Well, Monday looks like another episode of “will they or won’t they?” when it comes to Italy and the closely-watched budget.
A deluge of conciliatory comments out of Italian Finance Minister Giovanni Tria over the weekend are supporting Italian assets across the board to start the week, as Italian stocks surge more than 2%.
Speaking on the sidelines of the Ambrosetti Forum on Sunday, Tria insisted that Italy understands the necessity of slashing its debt burden and ensuring the fiscal situation doesn’t deteriorate. This is part of an ongoing communications effort designed to massage the message this month amid market fears that the populist government’s ambitious reform plans will end up causing the country to run afoul of E.U. budget rules at a time when Deputy PM Matteo Salvini is engaged in a bitter war of words with Brussels over immigration.
The government, Tria promised, is cognizant of the market’s concerns.
The beleaguered FTSE Italia All-Share Banks Sector Index (which was down more than 30% from this years highs at one point after falling off a cliff during the May turmoil) jumped more than 4% on Monday:
10Y year yields for Italy fell 9bps to start the week.
And the BTP-bund spread has come in materially from the local wides.

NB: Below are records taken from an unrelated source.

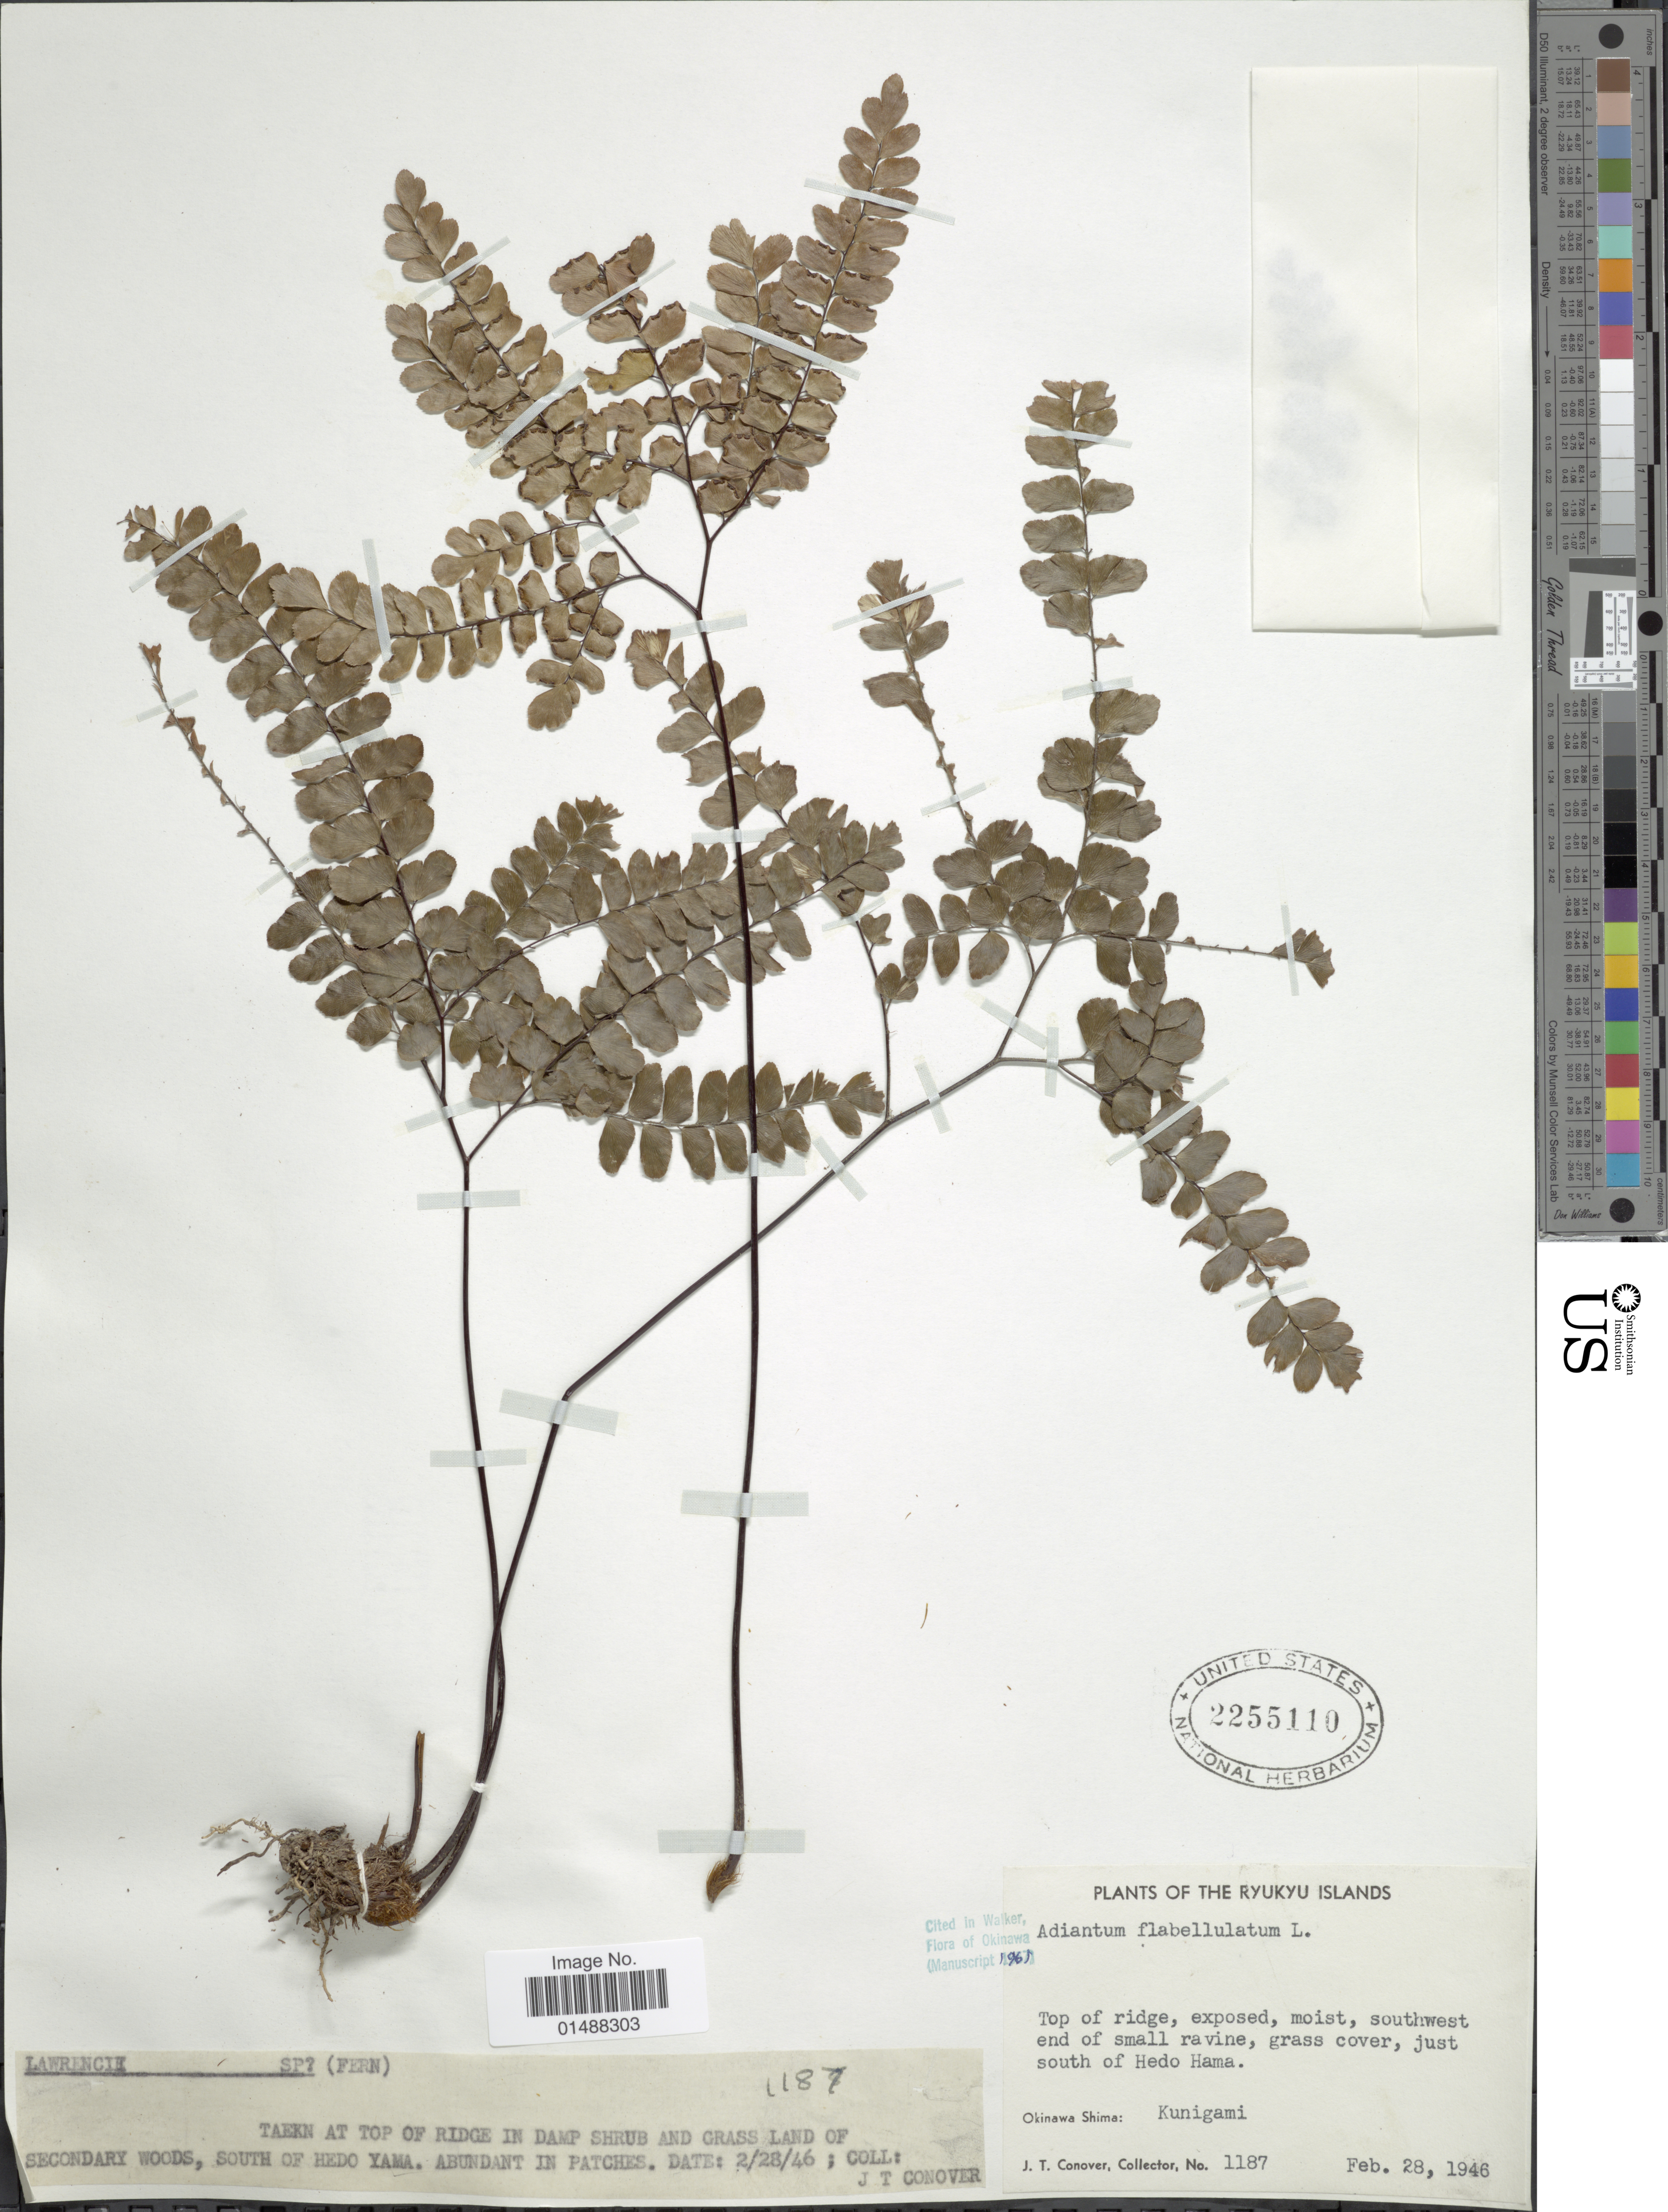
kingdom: Plantae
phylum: Tracheophyta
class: Polypodiopsida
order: Polypodiales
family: Pteridaceae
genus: Adiantum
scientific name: Adiantum flabellulatum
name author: L.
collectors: J. T. Conover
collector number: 1187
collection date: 1946-02-28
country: Japan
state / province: Okinawa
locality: Ryukyu Islands, southwest end of small ravine, grass cover, just south of Hedo Hama, Okinawa Shima: Kunigami.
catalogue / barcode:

This is all welcome news and comes days ahead of the ECB meeting where Mario Draghi will doubtlessly be asked about the situation in Italy. Generally speaking, the prospect of ballooning the deficit at a time when yields are rising is a terrible idea (although Donald Trump apparently doesn’t think so), which explains why the market is so concerned about the budget and, more to the point, about the conflicting messages from Tria and Salvini.
For their part, JPMorgan notes that it looks like BTP shorts are being unwound. Earlier this month, the bank suggested that based on their proxy for speculative positioning, folks were getting pretty unnerved about the prospect of a budget battle with Brussels. In a note dated Friday, they’ve updated that analysis to take account of a sharp rally in BTPs over the past week.
“Open interest declined sharply as market participants appeared to have used the futures roll as an opportunity to take profit on bearish positions rather than rolling them on to Dec18 contracts [and] this has seen a sharp reduction in bearish BTP exposure that unwound the shorts that built up during August, but not the build-up of shorts that took place during June”, the bank’s Nikolaos Panigirtzoglou writes, adding that although “speculative investors likely remain net short, given the markedly less confrontational tone in official statements and media reports pointing to tighter fiscal deficit targets than feared by investors in recent weeks, an unwind of remaining short exposure could provide some further support to Italian government bonds.”
Meanwhile, Morgan Stanley thinks it might be time to “bargain” hunt in Italian stocks, which the bank says are “unduly cheap relative to BTP spreads”.
So, who wants to catch a falling knife and bet that the populists won’t blow up the budget?